Freudenstadt · Polizeieinsatz

Freikirche im Clinch mit dem Staat

60 Ordnungswidrigkeiten wurden am Sonntag bei einem Gottesdienst in Freudenstadt festgestellt. Geistliche aus Horb und Freudenstadt distanzieren sich vom Vorgehen der Agape-Glaubensgemeinschaft.

02.02.2021

Von Benjamin Breitmaier

Wie geht es weiter mit der Agape-Gemeinde in Freudenstadt? Nach dem massiven Polizeieinsatz am Sonntag bleiben die Verantwortlichen noch eine Stellungnahme schuldig. Bilder: Karl-Heinz Kuball

Wie geht es weiter mit der Agape-Gemeinde in Freudenstadt? Nach dem massiven Polizeieinsatz am Sonntag bleiben die Verantwortlichen noch eine Stellungnahme schuldig. Bilder: Karl-Heinz Kuball

Mai 2020: Mehr als 200 Mitglieder einer Frankfurter Baptistengemeinde stecken sich mit dem Coronavirus an. Oktober 2020: Über 80 Infizierte in einer Freien Christlichen Gemeinde in Villingen-Schwenningen. 31. Januar 2021: Die Polizei löst in Freudenstadt einen Gottesdienst der Agape-Gemeinde – einer freichristlichen Glaubensgemeinschaft mit Sitz in der Nähe des Stadtbahnhofs – auf.

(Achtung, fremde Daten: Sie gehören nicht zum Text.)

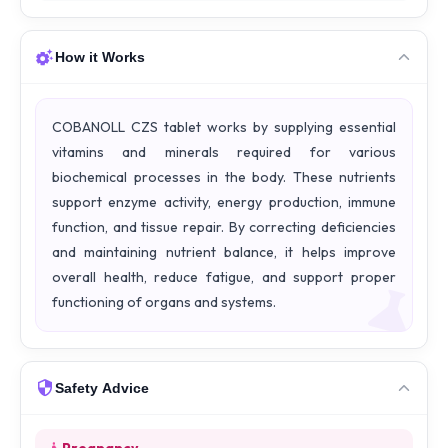
How it Works
COBANOLL CZS tablet works by supplying essential
vitamins and minerals required for various
biochemical processes in the body. These nutrients
support enzyme activity, energy production, immune
function, and tissue repair. By correcting deficiencies
and maintaining nutrient balance, it helps improve
overall health, reduce fatigue, and support proper
functioning of organs and systems.
Safety Advice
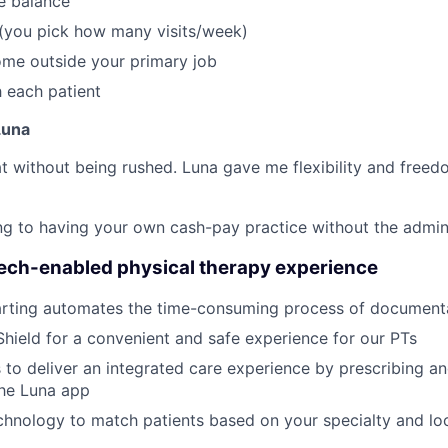
fe balance
 (you pick how many visits/week)
ome outside your primary job
 each patient
Luna
reat without being rushed. Luna gave me flexibility and freed
thing to having your own cash-pay practice without the admi
tech-enabled physical therapy experience
rting automates the time-consuming process of document
Shield for a convenient and safe experience for our PTs
 to deliver an integrated care experience by prescribing a
the Luna app
hnology to match patients based on your specialty and loc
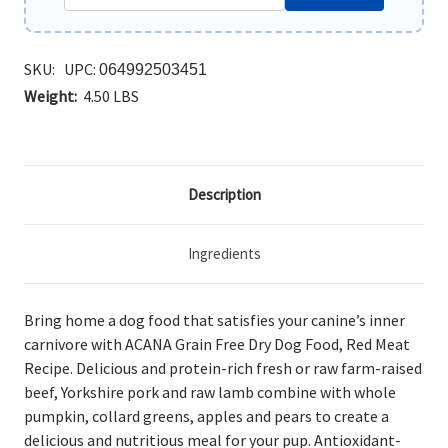
SKU:
UPC:
064992503451
Weight:
4.50 LBS
Description
Ingredients
Bring home a dog food that satisfies your canine’s inner
carnivore with ACANA Grain Free Dry Dog Food, Red Meat
Recipe. Delicious and protein-rich fresh or raw farm-raised
beef, Yorkshire pork and raw lamb combine with whole
pumpkin, collard greens, apples and pears to create a
delicious and nutritious meal for your pup. Antioxidant-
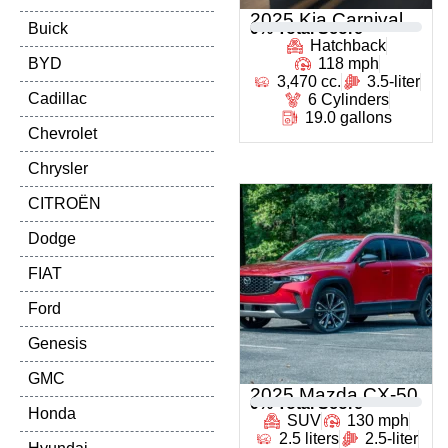
2025 Kia Carnival
Buick
0
% Total Score
Hatchback
BYD
118 mph
3,470 cc.
3.5-liter
Cadillac
6 Cylinders
19.0 gallons
Chevrolet
Chrysler
CITROËN
Dodge
FIAT
Ford
Genesis
GMC
2025 Mazda CX-50
0
% Total Score
Honda
SUV
130 mph
2.5 liters
2.5-liter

Der Grund: massive Verstöße gegen die Corona-Verordnung der Landesregierung. Horbs leitender Pastor der Volksmission distanziert sich von dem Vorgehen der Freudenstädter Glaubensgemeinschaft. Er appelliert: „Bitte schert uns nicht über einen Kamm.“

Was ist passiert?

Einen solchen Einsatz hat Gerold Schumacher noch nicht erlebt. Sonntagvormittag, 31. Januar, in der Nähe des Stadtbahnhofs trifft Freudenstadts Polizeirevierleiter mit einem Großaufgebot an Kräften ein. Die Beamten werden von Kollegen außerhalb der Kreisgrenzen verstärkt.

Es gibt einen Grund für das eindrückliche Aufgebot an Einsatzkräften: ein Gottesdienst der Agape-Gemeinde. Seit Monaten liegen den Beamten Hinweise vor, wie in dem unscheinbaren Gebäude im Zentrum Freudenstadts regelmäßig gegen die Corona-Verordnung verstoßen wird.

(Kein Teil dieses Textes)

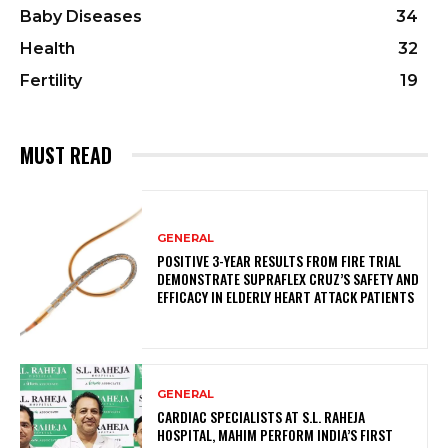
Baby Diseases
34
Health
32
Fertility
19
MUST READ
GENERAL
POSITIVE 3-YEAR RESULTS FROM FIRE TRIAL
DEMONSTRATE SUPRAFLEX CRUZ’S SAFETY AND
EFFICACY IN ELDERLY HEART ATTACK PATIENTS
GENERAL
CARDIAC SPECIALISTS AT S.L. RAHEJA
HOSPITAL, MAHIM PERFORM INDIA’S FIRST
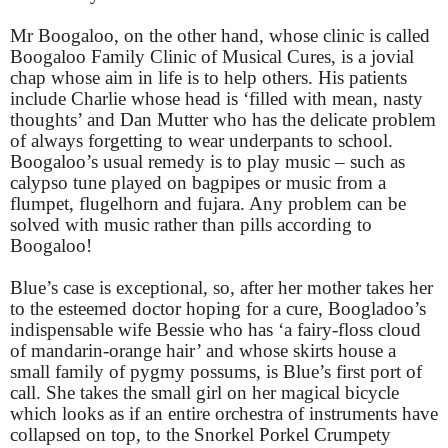
Mr Boogaloo, on the other hand, whose clinic is called
Boogaloo Family Clinic of Musical Cures, is a jovial
chap whose aim in life is to help others. His patients
include Charlie whose head is ‘filled with mean, nasty
thoughts’ and Dan Mutter who has the delicate problem
of always forgetting to wear underpants to school.
Boogaloo’s usual remedy is to play music – such as
calypso tune played on bagpipes or music from a
flumpet, flugelhorn and fujara. Any problem can be
solved with music rather than pills according to
Boogaloo!
Blue’s case is exceptional, so, after her mother takes her
to the esteemed doctor hoping for a cure, Boogladoo’s
indispensable wife Bessie who has ‘a fairy-floss cloud
of mandarin-orange hair’ and whose skirts house a
small family of pygmy possums, is Blue’s first port of
call. She takes the small girl on her magical bicycle
which looks as if an entire orchestra of instruments have
collapsed on top, to the Snorkel Porkel Crumpety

Schumacher: „Wir waren Anfang und Ende Dezember Hinweisen aus der Bevölkerung gefolgt.“ Beim ersten Mal stellten die Beamten nur „leichte Verstöße“ gegen die Verordnung fest.

Schumachers Kollegen suchten das Gespräch mit den Veranstaltern, Paul und Irene Rotfuss, dem „Pastorenehepaar“, wie es auf der Webseite der Glaubensgemeinschaft heißt. Beim zweiten Einsatz seien die Verhältnisse laut Schumacher „eher ungünstiger“ geworden. Es gab keine Anwesenheitsliste, nur vereinzelt wurde Mund-Nasen-Schutz getragen. Abstände wurden nicht eingehalten. Schon damals spielten die Beamten mit dem Gedanken, die Veranstaltung aufzulösen. Laut Schumacher hätten sie damals nicht die Einsatzstärke aufgebracht, die für einen Einsatz dieser Art notwendig gewesen wären.

Nach weiteren Hinweisen
aus der Bevölkerung entschied sich Freudenstadts Revierleiter schließlich für einen härteren Kurs: „Es war eine schwierige Einsatzlage“, meint Schumacher im SÜDWEST-PRESSE-Gespräch, „wir hatten aber ausreichend Kräfte vor Ort, um jede mögliche Lageentwicklung in den Griff zu bekommen.“

Was die Beamten antrafen, hatte nur wenig mit „leichten Verstößen zu tun“. Es gab weder eine Anwesenheitsliste zur Kontaktnachverfolgung, noch war ausreichend Platz für die etwa 90 Personen vorhanden, die an dem Gottesdienst teilnahmen. Laut Schumacher hätte der Veranstalter den Gottesdienst anmelden müssen. „Im Hauptraum war jeder Platz belegt“, meint der Polizeioberrat. Die Bestuhlung wäre überdimensioniert. „Es gab kein Ermessen die Veranstaltung so weiterlaufen zu lassen.“ In dem 40- bis 50-minütigen Einsatz dokumentieren Schumacher und seine Kollegen etwa 60 Verstöße gegen die Corona-Verordnung. Die juristische Aufarbeitung werde lange dauern, er hoffe aber, dass es zu keinem weiteren Einsatz dieser Art kommen wird.

Keine Einsicht

Dass sich diese Hoffnung bewahrheitet, darf bezweifelt werden. Noch bis Redaktionsschluss war auf dem Youtube-Kanal der Agape-Gemeinde ein Video zu sehen, in dem Paul Rotfuss die Geschehnisse kommentiert. Der selbsternannte Pastor gibt sich darin kämpferisch: „Da kamen Menschen rein, die haben unseren Gottesdienst aufgelöst, obwohl die Gemeinde wunderbar mitgemacht hat, wir haben Gott weiter gelobt, Gott groß gemacht, haben gesungen, gebetet“, erklärt Rotfuss und fügt an: „Wir wollen uns nicht einschüchtern lassen.“ Er danke jedem, der an „seinem Glauben festgehalten hat“.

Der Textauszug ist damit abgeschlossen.